More than 1,000 people were injured early Friday morning when a meteor rocketed across the Chelyabinsk region of Russia, but during an appearance on the "Today" show, astrophysicist Neil deGrasse Tyson warned that the damage could be much worse. The bright light from the meteor was joined by a concussion that broke windows, set off car alarms and reportedly caved the roof of a factory building.
Luckily, the rare event took place in Siberia, though, where the population is much smaller and more disseminated.

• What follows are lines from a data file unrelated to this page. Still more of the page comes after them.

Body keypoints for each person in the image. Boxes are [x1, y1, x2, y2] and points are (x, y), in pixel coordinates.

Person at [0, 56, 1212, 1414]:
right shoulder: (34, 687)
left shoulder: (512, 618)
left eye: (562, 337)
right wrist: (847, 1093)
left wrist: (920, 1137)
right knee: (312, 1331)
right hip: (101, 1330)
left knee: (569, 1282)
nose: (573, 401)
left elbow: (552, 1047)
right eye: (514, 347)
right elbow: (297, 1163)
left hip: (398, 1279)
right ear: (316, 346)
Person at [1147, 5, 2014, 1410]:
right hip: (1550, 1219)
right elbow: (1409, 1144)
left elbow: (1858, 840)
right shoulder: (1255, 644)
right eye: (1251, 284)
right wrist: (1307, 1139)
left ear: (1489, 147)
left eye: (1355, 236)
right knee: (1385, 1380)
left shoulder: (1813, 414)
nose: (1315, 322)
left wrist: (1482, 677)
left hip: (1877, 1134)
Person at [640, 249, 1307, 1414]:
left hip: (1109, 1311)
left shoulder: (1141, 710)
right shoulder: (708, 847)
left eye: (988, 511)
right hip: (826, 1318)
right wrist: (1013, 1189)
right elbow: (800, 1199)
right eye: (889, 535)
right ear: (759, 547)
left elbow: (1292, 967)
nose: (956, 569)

“It’s a shock wave, basically,” Tyson said. “The physics of it is, it’s coming in, and, when it hits Earth’s atmosphere, it feels like a brick wall because of how fast it’s moving. When you hit a brick wall, you basically explode, and that’s what happened here -- it exploded in mid-air.

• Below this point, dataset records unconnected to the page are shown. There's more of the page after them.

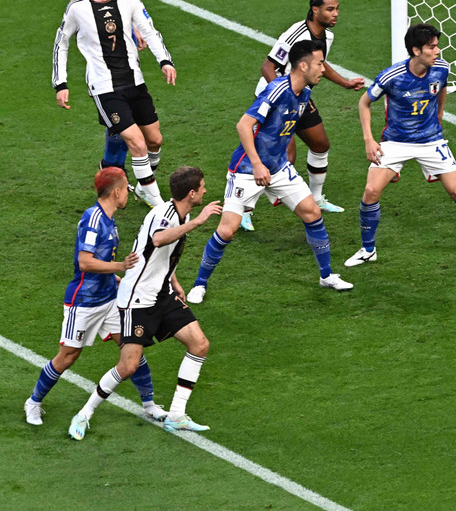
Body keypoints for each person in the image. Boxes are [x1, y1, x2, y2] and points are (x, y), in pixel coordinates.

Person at [185, 40, 352, 304]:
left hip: (278, 168)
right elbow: (244, 125)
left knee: (312, 212)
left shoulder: (304, 94)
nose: (323, 69)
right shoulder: (276, 90)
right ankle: (199, 284)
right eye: (320, 63)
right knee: (227, 231)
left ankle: (326, 275)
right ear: (303, 65)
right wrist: (257, 164)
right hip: (246, 170)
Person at [68, 166, 223, 440]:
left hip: (162, 294)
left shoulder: (180, 214)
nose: (205, 191)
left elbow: (156, 254)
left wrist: (174, 281)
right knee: (128, 366)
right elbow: (158, 239)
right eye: (202, 187)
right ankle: (84, 413)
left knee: (200, 344)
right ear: (191, 193)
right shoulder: (166, 215)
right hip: (138, 299)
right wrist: (198, 222)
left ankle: (176, 415)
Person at [24, 168, 168, 427]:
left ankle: (149, 404)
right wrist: (120, 266)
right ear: (116, 192)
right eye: (127, 189)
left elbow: (102, 260)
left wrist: (117, 278)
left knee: (132, 347)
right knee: (68, 356)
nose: (129, 194)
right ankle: (34, 402)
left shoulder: (109, 219)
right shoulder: (93, 219)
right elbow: (85, 262)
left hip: (109, 299)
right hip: (84, 301)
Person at [344, 23, 456, 267]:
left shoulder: (441, 69)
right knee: (371, 192)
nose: (437, 51)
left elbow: (442, 88)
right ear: (416, 50)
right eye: (431, 47)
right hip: (396, 142)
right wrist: (369, 140)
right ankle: (367, 250)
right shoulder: (392, 76)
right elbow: (364, 102)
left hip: (431, 141)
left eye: (437, 46)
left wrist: (440, 115)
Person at [53, 0, 176, 208]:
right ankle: (158, 203)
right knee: (137, 143)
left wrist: (165, 61)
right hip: (105, 88)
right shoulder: (78, 9)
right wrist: (61, 83)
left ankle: (143, 185)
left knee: (154, 140)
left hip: (135, 81)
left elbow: (149, 32)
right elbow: (61, 43)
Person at [240, 0, 365, 231]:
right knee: (282, 157)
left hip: (300, 98)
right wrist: (282, 96)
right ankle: (244, 210)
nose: (336, 14)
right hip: (274, 99)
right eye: (330, 9)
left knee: (320, 144)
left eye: (337, 9)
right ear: (315, 10)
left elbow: (321, 64)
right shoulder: (295, 33)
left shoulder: (327, 37)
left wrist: (345, 82)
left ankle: (316, 198)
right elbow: (268, 67)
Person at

“That shockwave shatters glass or anything fragile and breakable over a huge radius,” he continued. “Remember the Oklahoma City bomb that destroyed the building it hit, but of course much of the glass was shattered in the surrounding are. That’s the effect of a shockwave air blast in an explosion of this kind.”
Tyson is the director of the Hayden Planetarium at New York City's Museum of Natural History and the host of "Star Talk Radio." He’s become the go-to scientific source for major talk shows, perhaps most notably “Real Time with Bill Maher,” "The Daily Show" and “The Colbert Report.” Much of his appeal comes from the ability to explain complex science in such a way that’s easy to understand and with a sense of humor.

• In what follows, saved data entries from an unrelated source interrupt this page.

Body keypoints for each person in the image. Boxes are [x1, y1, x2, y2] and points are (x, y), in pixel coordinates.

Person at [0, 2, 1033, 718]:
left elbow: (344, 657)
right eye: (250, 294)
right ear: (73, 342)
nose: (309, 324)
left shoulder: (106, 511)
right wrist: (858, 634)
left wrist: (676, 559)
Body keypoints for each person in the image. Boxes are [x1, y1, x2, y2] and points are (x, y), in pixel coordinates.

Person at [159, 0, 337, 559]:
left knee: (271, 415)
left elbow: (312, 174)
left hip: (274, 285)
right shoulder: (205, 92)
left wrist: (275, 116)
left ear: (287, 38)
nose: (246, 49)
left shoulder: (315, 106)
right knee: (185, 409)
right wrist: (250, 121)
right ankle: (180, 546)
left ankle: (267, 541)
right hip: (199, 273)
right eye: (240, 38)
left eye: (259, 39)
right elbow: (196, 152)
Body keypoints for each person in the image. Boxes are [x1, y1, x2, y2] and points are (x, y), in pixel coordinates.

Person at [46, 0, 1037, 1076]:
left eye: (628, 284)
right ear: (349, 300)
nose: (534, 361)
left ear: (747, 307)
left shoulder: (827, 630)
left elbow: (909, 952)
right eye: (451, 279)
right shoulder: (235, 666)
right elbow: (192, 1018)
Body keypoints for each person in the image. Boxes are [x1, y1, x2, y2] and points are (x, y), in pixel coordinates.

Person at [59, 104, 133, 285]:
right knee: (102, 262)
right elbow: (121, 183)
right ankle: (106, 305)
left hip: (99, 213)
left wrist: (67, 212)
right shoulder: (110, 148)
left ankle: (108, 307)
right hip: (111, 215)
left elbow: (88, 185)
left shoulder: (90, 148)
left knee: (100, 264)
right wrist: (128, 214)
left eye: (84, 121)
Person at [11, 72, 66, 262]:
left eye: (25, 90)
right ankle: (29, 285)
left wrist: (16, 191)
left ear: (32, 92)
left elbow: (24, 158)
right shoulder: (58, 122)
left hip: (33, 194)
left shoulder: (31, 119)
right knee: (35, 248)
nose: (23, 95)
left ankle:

Multiple amateur videos posted online clearly show the meteor with a bright flame and loud boom before striking Earth. Office buildings in the region were evacuated, and many cars pulled over to the side of road.
“There was panic. People had no idea what was happening,” Sergey Hametov, a resident of Chelyabinsk, told the Associated Press. “We saw a big burst of light, then went outside to see what it was, and we heard a really loud, thundering sound.”
Despite the widespread fear that naturally came from such an occurrence, Tyson reassured viewers that the Russian meteor isn’t a sign of things to come -- hopefully.
“Based on exploded air bursts that we’ve seen in the past, this could happen perhaps once a decade,” Tyson said, before warning that humans are almost completely helpless if a larger meteor strikes Earth. “Below a certain-size asteroid, they come in without warning. Above a certain size, our radar can detect them; the military certainly has a smaller threshold for what they can see coming in.
“But by the time you see these coming in, there’s no defense against them. So something this size is not going to render the human species extinct. Something large enough we can detect would.”